10 D. Keaslian Penelitian Berdasarkan penelusuran kepustakaan yang dilakukan penulis di Perpustakaan Fakultas Hukum Universitas Gadjah Mada, penlus menemukan terdapat penulisan hukum dengan judul yang mengandung unsur-unsur mediasi dan pailit dalam praktik maupun teori yaitu: 1. Penyelesaian Perselisihan Pemutusan Hubungan Kerja Melalui Mediasi oleh Mediator Disnakertrans Daerah Istimewa Yogykarta pada Perusahaan Pailit Merupakan laporan tugas akhir pada Kantor Dinas Tenaga Kerja Dan Transmigrasi D.I.Y. yang ditulis oleh Nurul Hidayah Basuki, Fakultas Hukum Universitas Gadjah Mada. Permasalahan utama laporan tugas akhir tersebut ialah pelaksanaan mediasi dalam perselisihan pemutusan hubungan kerja yang dilaksanakan oleh mediator dari Dinas Tenaga Kerja dan Transmigrasi D.I..Y dalam hal terjadi kepailitan pada perusahaan. Hal pembeda dari penulisan hukum ini dengan penulisan yang telah dilaksanakan diatas adalah penulisan diatas lebih menekankan mediasi yang dilakukan oleh mediator Dinas Tenaga Kerja dan Transmigrasi yang mana perkara tersebut merupakan jalur perkara Hubungan Industrial meskipu dilakukan dalam hal terjadi kepailitan pada perusahaan, sedangkan dalam penulisan hukum ini Penulis mengambil fokus pembahasan pada pelaksanaan mediasi pada perkara kepailitan dengan menggunakan sumber-sumber aturan kepailitan.

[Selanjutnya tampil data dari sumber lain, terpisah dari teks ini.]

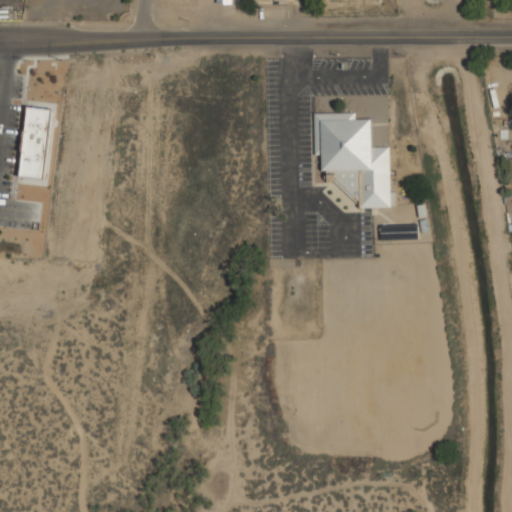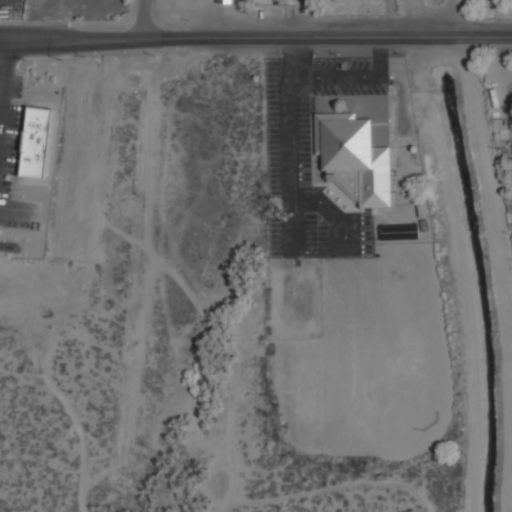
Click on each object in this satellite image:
building: (179, 0)
building: (224, 1)
building: (340, 5)
road: (145, 16)
road: (256, 34)
road: (297, 48)
road: (380, 56)
road: (335, 76)
building: (39, 141)
building: (35, 142)
road: (291, 156)
parking lot: (311, 156)
building: (353, 157)
building: (353, 157)
building: (399, 230)
building: (398, 231)
road: (346, 235)
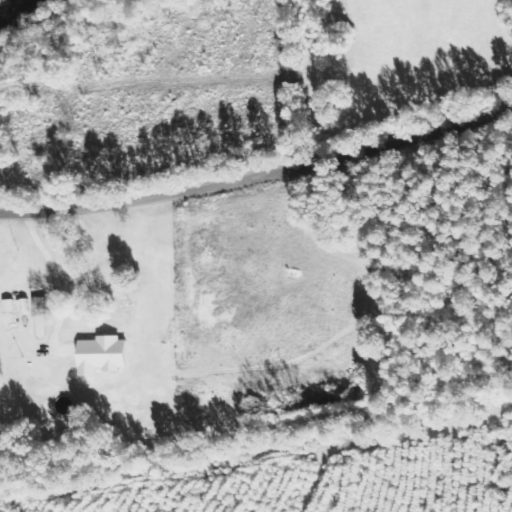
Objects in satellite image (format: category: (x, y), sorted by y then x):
road: (259, 177)
building: (112, 290)
building: (8, 305)
building: (102, 355)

11 2. Kompetensi Pengadilan Niaga Mengadili Permohonan Pailit yang Memilih Arbitrase di Indonesia Merupakan Tesis yaitu Tugas Akhir Srata 2 (S-2) yang ditulis oleh I Gusti Agung Sumanatha, Fakultas Hukum Universitas Gadjah Mada. Pokok pembahasan Tesis tersebut ialah kewenangan absolut pengadilan niaga dalam mengadili permohonan pailit yang memuat klausul arbitrase di Indonesia. Hal pembeda penulisan hukum ini dengan penulisan yang telah dilaksanakan diatas adalah penulisan diatas lebih menekankan pelaksanaan APS dengan cara arbitrase kemudian dilihat apakah pengadilan niaga masih memiliki kewenangan absolut untuk memeriksa perkara tersebut, sedangkan dalam penulisan ini Penulis mengambil fokus pembahasan APS berupa mediasi yang dilakukan dalam perkara kepailitan dan implikasinya terhadap pembatasan waktu yang telah ditetapkan dalam perkara pailit. Dengan demikian penulisan hukum ini dilakukan dengan dasar iktikad baik dan telah memiliki sifat keaslian, apabila terdapat penelitian yang serupa diluar pengetahuan penulis, hal tersebut bukan merupakan suatu kesengajaan, namun penelitian ini diharapkan dapat menambah informasi dari penelitian yang telah ada sebelumnya sehingga dapat memperkaya pengetahuan serta penulisan hukum di Fakultas Hukum Universitas Gadjah Mada.
12 E. Manfaat Penelitian sebagai berikut: Penelitian ini diharapkan dapat memberikan manfaat atau kegunaan 1. Manfaat Teoritis. Hasil penelitian yang akan dituangkan dalam penulisan hukum diharapkan dapat memberi masukan dan banyak memperoleh kajian dari aspek ilmu hukum secara teori dan praktek yang bermanfaat mengenai mediasi dalam perkara kepailitan. 2. Manfaat Praktis. Penelitian yang akan dituangkan dalam penulisan hukum secara langsung bermanfaat untuk menjadi pembelajaran bagi penulis dalam menganalisa serta mencari pemecahan masalah atas suatu keadaan, khususnya dalam hal menangani perkara kepailitan. Memberi masukan bagi mahasiswa, akademisi, dan praktisi hukum dalam menangani masalah seputar perkara kepailitan yang melibatkan mediasi sebagai upaya penyelesaian sengketa.